### Consignes
**a.** Dans la conclusion du forum sur l'influence de la recherche, quelle formule a remplacé « pendant la décennie précédente » dans la question posée ?
**b.** Rédigez la suite de la conclusion du forum sur l'influence de la recherche en enseignement des mathématiques.

### Texte extrait
Conclusion de K. Ruthven
Université de Cambridge, Angleterre
Une question mal posée ou un point sensible?
Au moment où on m’a proposé de lancer ce forum, j’étais conscient du débat assez animé qui se déroulait à l’intérieur du comité scientifique de ce site pour clarifier son public et sa cible. Ce débat m’a suggéré la question : «Quelles idées, issues de la recherche sur l'enseignement des mathématiques, ont exercé une influence sur les pratiques des enseignants ?». Pour encourager la réflexion sur la situation actuelle et son évolution, j’ai ajouté «pendant la décennie précédente», une phrase qui –suite à une légère mise au point qui a sûrement amélioré mon français– est devenue «depuis 10 ans». Pour certains, il paraît que ce chiffrage introduit une précision déroutante à la question. D’un côté, «la question… gêne avec ce délai temporel, depuis 10 ans, fixé» [Conne]; d’un autre, «la question… paraît vague et difficile» [Winslow]; suscitant une demande pour d’autres précisions: du pays, des enseignants concernés, des formes des «idées». Egalement, pour focaliser les idées jugées les plus importantes, j’ai parlé d’ «une grande influence». C’est peut être la combinaison de ces précisions qui mène d’autres à considérer la question «biaisée» [Kahane] ou «trop tranchée pour avoir une réponse définitivement positive» [Laborde], jusqu’au point d’introduire, pour les mettre en question, «les résultats immédiats» [Kahane] et «l’impact direct» [Laborde]. Mais, finalement, il semble que tous considèrent que «le fond de la question est urgent et bien connu : quels sont les effets réels de la recherche pour la pratique réelle des enseignants?» [Winslow]. Sans doute la question aurait pu être mieux posée, mais dans ces réponses on sent aussi un point sensible.
L’influence des grandes idées et leurs manifestations locales
Malgré cette réserve sur la question, les deux premières réponses s’accordent sur l’influence sur l’enseignement de certaines «grandes idées», «généralités», même «normes» [Winslow], qui sont liées aux problématiques dominants de la recherche. Ces idées valorisent l’activité des élèves dans les situations de découverte et d’exploration, et une gestion de ces situations qui permet une transition entre les références familières et le langage informel vers les mathématiques disciplinaires. On suggère que l’«une des influences que les idées de la recherche sur l'enseignement des mathématiques ont peut-être eues sur les pratiques des enseignants (encore que la noosphère en est tout aussi responsable) est cette ‘nécessité’ de faire des problèmes, des activités» [Dorier]; que l’idée de «situations-problèmes… ne vient pas directement de la recherche, même si elle y trouve peut-être son origine» [Mercier]. Si je pense à l’influence parallèle des «investigations» en Angleterre, je remarque leur développement au sein d’un organisme [ATM] qui réunit les enseignants, formateurs et chercheurs d’orientation progressiste, et aussi leur évolution continue, qui est conforme à «la longévité de ces idées, ce qui suppose qu'elles sont régulièrement relancées, réinterprétées» [Conne]. Alors, du Brésil, autant que de l’Europe continentale et des pays anglo-américains, on entend parler de l’influence «des idées sur la résolution des problèmes, sur la formation des concepts, sur l´analyse des erreurs» [Igliori]. A propos de ces derniers, je note également l’appui des idées de «misconceptions» dans les matériaux professionnels en Angleterre. Si, à un niveau plus particulier, ces grandes idées «peuvent se traduire dans une multitude de pratiques d’enseignement» [Winslow], jusqu’au point où il paraît que ces «réponses dépendent largement de la situation et de la culture locales», elles sont quand même basées sur «les principes… [qui] ont beaucoup en commun» [Drijvers].

### Enregistrements fournis
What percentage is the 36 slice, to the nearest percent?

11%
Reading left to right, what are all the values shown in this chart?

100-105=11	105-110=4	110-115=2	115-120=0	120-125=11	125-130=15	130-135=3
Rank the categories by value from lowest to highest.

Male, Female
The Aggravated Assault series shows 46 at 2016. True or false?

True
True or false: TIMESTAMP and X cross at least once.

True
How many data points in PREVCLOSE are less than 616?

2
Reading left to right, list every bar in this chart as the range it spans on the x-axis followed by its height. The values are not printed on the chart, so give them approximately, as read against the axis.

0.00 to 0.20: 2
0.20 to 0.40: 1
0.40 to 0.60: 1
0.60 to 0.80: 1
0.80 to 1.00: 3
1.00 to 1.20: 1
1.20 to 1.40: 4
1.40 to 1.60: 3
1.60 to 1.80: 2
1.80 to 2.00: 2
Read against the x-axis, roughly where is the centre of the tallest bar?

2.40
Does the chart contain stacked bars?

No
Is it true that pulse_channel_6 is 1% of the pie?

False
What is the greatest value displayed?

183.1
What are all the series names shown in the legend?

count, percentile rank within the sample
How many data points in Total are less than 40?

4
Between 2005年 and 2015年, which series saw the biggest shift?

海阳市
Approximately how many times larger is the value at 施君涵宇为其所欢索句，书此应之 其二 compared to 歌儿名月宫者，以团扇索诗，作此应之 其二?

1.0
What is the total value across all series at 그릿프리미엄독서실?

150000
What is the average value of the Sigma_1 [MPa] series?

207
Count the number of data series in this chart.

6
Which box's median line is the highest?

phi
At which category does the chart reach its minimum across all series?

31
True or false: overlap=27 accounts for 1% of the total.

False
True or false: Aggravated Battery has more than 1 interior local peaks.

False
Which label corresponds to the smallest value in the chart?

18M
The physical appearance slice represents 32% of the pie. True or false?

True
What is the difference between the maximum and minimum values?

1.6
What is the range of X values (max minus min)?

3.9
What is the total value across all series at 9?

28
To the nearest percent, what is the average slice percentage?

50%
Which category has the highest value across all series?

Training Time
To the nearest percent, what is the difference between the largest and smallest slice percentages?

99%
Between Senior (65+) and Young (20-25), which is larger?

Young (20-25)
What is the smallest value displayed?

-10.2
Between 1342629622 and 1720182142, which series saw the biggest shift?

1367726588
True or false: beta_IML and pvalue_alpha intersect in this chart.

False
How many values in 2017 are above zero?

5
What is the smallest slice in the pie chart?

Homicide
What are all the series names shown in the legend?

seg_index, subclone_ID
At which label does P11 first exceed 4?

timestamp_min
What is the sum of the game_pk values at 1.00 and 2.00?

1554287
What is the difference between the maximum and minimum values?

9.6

### Corrigé des activités
**a.** « depuis 10 ans »

**b.**
Deux pratiques conjointes mais contraposées
Il y a un sentiment que l’influence de la recherche reste «très pauvre quand on connaît l'ensemble des recherches qui existent», et un regret que, alors que quand cette influence existe, «c'est aussi très dangereux, quand on voit les dégâts que cela occasionne» [Dorier]. Même l’influence considérable du «realistic mathematics education» sur les pratiques d’enseignement dans les Pays Bas est mise en question en tant que «l’élaboration de ces idées est souvent assez limitée et ‘plate’» [Drijvers]. En revanche, on reconnaît que «les enseignants débutants – qui, en fonction de leur formation initiale, sont imprégnés de telles idées – peuvent aussi vivre assez mal le décalage apparent entre ces idées et ce que les conditions locales leur permettent de réaliser en classe» [Winslow]. Donc, plusieurs réponses signalent une réserve plus fondamentale quand elles contraposent «les pratiques de recherches et les pratiques d'enseignements» [Conne]. Partant de l’observation que «les objectifs de la recherche ne sont pas ceux des enseignants dans leur pratique quotidienne» [Laborde], une divergence est proposée en tant que «les chercheurs [soient] tenus à se référer à des théories, dans le but de comprendre et d'expliquer, alors que…dans la sphère d'enseignement, la visée est d'abord l'action et la transformation» [Conne]. Si «la didactique ne parle pas de nombreuses questions très pratiques qui se posent dans l'organisation des enseignements» [Arnoux], c’est que «la recherche n'a pas pour enjeu immédiat la production de dispositifs efficaces en pratique, mais celle de résultats intéressants pour la connaissance» [Mercier], y compris «porter [l’]attention aux classes ordinaires pour essayer de rendre compte de leur fonctionnement avec des outils théoriques» [Laborde]. En particulier, l’usage du terme d’ingénierie est considéré «désastreux parce qu'il a pu laisser croire que les chercheurs avaient imaginé là des moyens d'enseignement, quand ils avaient produit des expériences afin de mieux connaître le fonctionnement du système d'enseignement» [Mercier].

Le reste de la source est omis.